__Records shown__
================================
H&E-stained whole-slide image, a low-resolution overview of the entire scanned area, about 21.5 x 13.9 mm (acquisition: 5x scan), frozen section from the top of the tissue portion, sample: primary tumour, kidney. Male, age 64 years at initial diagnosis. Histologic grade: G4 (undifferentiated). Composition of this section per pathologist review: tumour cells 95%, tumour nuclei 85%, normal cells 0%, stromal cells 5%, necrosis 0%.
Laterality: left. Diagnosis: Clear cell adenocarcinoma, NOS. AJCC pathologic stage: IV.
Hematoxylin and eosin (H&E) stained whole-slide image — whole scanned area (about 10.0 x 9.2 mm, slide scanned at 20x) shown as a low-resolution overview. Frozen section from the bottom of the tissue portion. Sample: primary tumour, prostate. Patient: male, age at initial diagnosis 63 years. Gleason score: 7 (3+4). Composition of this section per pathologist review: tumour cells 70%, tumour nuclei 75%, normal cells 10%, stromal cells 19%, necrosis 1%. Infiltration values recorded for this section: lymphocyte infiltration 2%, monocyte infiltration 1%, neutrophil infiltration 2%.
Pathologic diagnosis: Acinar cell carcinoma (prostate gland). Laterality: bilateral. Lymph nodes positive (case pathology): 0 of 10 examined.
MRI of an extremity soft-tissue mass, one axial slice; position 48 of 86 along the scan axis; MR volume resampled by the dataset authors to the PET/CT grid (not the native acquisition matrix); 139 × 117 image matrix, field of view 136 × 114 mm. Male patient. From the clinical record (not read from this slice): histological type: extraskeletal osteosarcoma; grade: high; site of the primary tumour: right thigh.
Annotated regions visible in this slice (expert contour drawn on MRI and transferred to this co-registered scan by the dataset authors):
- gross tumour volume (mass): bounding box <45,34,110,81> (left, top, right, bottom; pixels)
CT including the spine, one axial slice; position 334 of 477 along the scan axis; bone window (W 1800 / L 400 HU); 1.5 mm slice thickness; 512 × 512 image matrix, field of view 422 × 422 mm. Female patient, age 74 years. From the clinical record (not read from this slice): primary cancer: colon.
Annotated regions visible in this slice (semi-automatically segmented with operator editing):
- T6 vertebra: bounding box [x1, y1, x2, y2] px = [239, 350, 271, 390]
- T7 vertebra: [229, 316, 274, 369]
================================
__Exercise objective__
Search the entries above for lines holding the string "clinical", then report only how many there are.

__Finished exercise__
2